US National Institutes of Health director Francis Collins has clarified the agency's position on gene editing of embryos. Credit: Michael Reynolds/EPA/Corbis

The US National Institutes of Health (NIH) has reaffirmed its ban on research that involves gene editing of human embryos. In a statement released on 29 April, NIH director Francis Collins spelled out the agency’s long-standing policy against funding such research and the ethical and legal reasons for it.

The statement comes after Nature’s news team reported last week that researchers in China had used a gene-editing technology called CRISPR/Cas9 in human embryos to alter a gene that can cause a blood disorder when mutated. The research was published1 in Protein & Cell on 18 April.

The NIH is concerned about the safety of the technique and the ethical implications of altering genes that will be passed to future generations of humans. Collins also pointed out that there are few clinical situations in which editing would be the only way to prevent the passage of a genetic disease from parent to child. In all but very rare cases, parents with a genetic disease could create embryos in vitro and screen them for the presence of the faulty gene.

Legal restrictions

Collins also wrote that a 1996 US law known as the Dickey-Wicker amendment specifically bans the government from funding work that destroys human embryos or creates them for the purposes of research.

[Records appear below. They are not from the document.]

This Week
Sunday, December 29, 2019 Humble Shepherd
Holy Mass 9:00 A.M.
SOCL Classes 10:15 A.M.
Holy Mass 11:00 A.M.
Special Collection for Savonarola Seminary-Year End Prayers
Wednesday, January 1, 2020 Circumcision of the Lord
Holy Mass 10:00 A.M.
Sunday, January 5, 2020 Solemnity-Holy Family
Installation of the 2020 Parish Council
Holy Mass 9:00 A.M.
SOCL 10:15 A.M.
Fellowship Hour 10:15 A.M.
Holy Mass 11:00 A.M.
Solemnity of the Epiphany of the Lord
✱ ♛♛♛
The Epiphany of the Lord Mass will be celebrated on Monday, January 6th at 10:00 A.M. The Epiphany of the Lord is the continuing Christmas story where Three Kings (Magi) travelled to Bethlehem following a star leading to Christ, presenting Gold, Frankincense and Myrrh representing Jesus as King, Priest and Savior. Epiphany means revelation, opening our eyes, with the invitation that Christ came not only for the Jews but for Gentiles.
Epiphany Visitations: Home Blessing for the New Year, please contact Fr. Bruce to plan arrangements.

Later rules allowed research in human embryonic stem-cell lines.

The NIH says that the law’s wording would probably prohibit funding for work in a non-viable human embryo, because it defines “embryo” as anything derived from “fertilization, parthenogenesis, cloning, or any other means”. The research published in Protein & Cell used embryos that had been fertilized by two sperm, rendering them non-viable.

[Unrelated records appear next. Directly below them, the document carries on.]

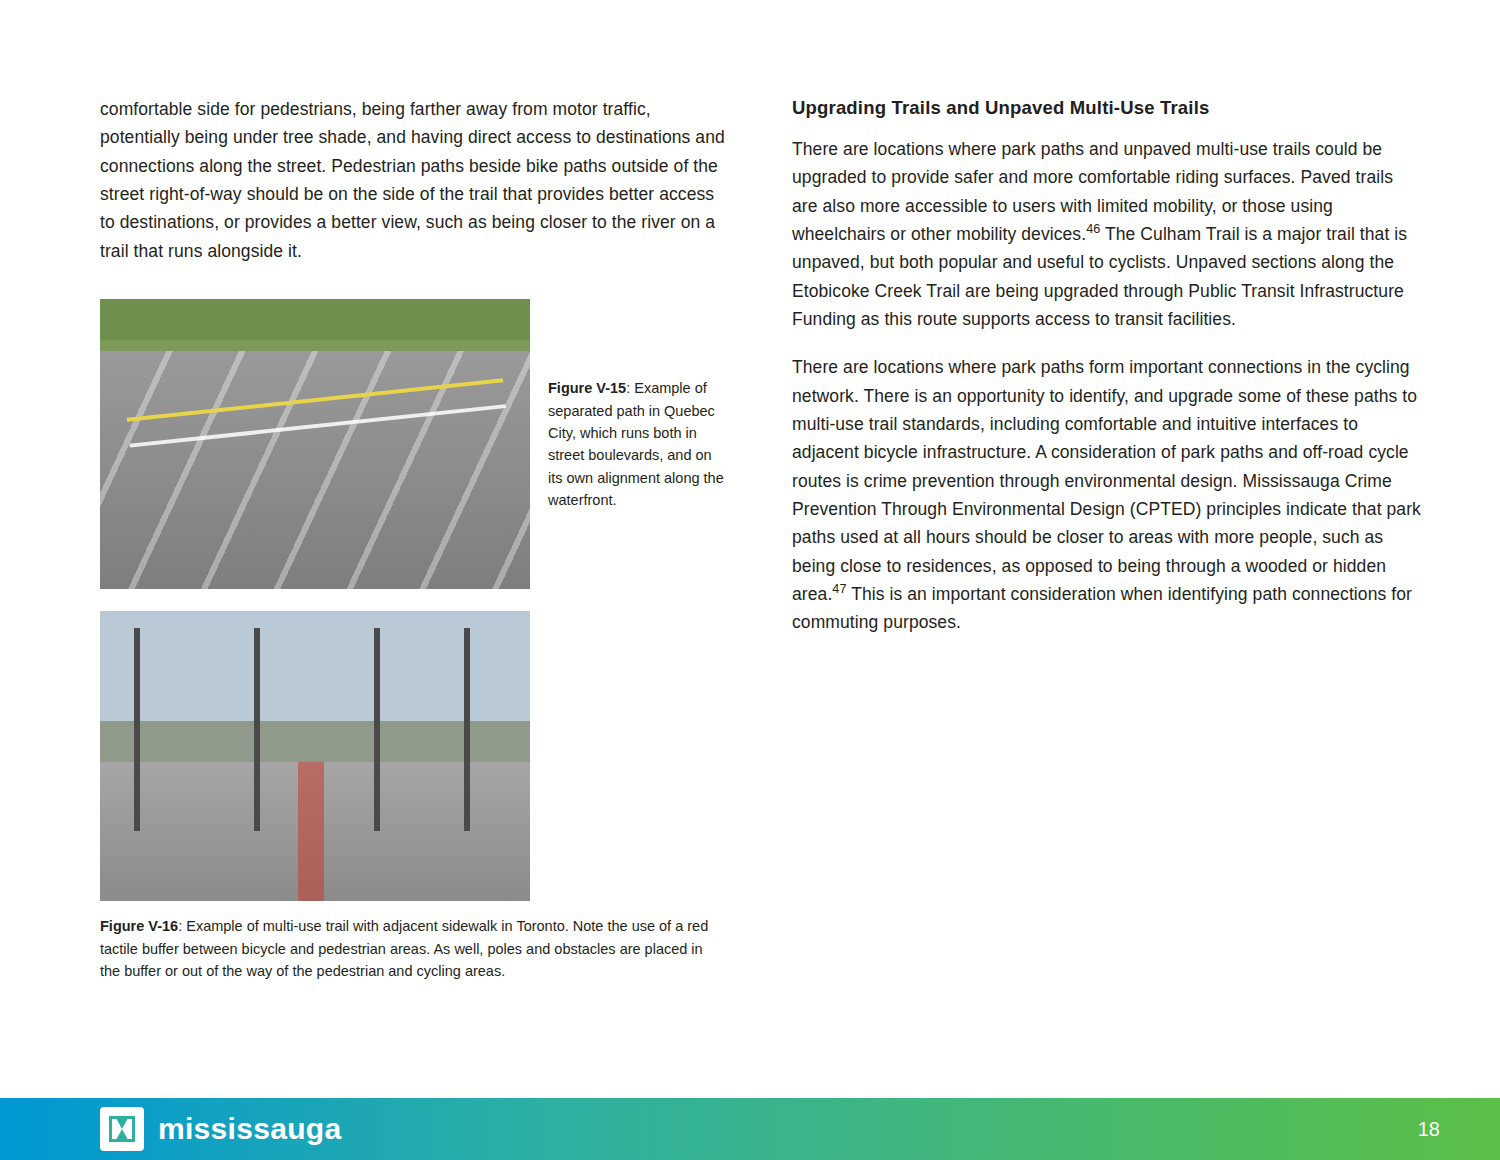comfortable side for pedestrians, being farther away from motor traffic, potentially being under tree shade, and having direct access to destinations and connections along the street. Pedestrian paths beside bike paths outside of the street right-of-way should be on the side of the trail that provides better access to destinations, or provides a better view, such as being closer to the river on a trail that runs alongside it.
Figure V-15: Example of separated path in Quebec City, which runs both in street boulevards, and on its own alignment along the waterfront.
Figure V-16: Example of multi-use trail with adjacent sidewalk in Toronto. Note the use of a red tactile buffer between bicycle and pedestrian areas. As well, poles and obstacles are placed in the buffer or out of the way of the pedestrian and cycling areas.
Upgrading Trails and Unpaved Multi-Use Trails
There are locations where park paths and unpaved multi-use trails could be upgraded to provide safer and more comfortable riding surfaces. Paved trails are also more accessible to users with limited mobility, or those using wheelchairs or other mobility devices.46 The Culham Trail is a major trail that is unpaved, but both popular and useful to cyclists. Unpaved sections along the Etobicoke Creek Trail are being upgraded through Public Transit Infrastructure Funding as this route supports access to transit facilities.
There are locations where park paths form important connections in the cycling network. There is an opportunity to identify, and upgrade some of these paths to multi-use trail standards, including comfortable and intuitive interfaces to adjacent bicycle infrastructure. A consideration of park paths and off-road cycle routes is crime prevention through environmental design. Mississauga Crime Prevention Through Environmental Design (CPTED) principles indicate that park paths used at all hours should be closer to areas with more people, such as being close to residences, as opposed to being through a wooded or hidden area.47 This is an important consideration when identifying path connections for commuting purposes.
mississauga
18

Unlike many other countries, the United States does not ban work in human embryos outright. Some US states do have such restrictions, but rules in other states are less clear and some do not ban it at all, says bioethicist Hank Greely of Stanford University in California. In these states, researchers could do research in embryos with private funding.

In his statement, Collins says that the question of editing embryos is not a new one, and is “viewed almost universally as a line that should not be crossed”. But not everyone agrees, especially when the work involves embryos that cannot develop into humans.

“I am not in favour of the NIH policy and I believe that the Chinese paper shows a responsible way to move forward,” says David Baltimore, a biologist at the California Institute of Technology in Pasadena. “But it is the will of Congress that there be no work with human embryos and I assume that means even ones that are structurally defective.”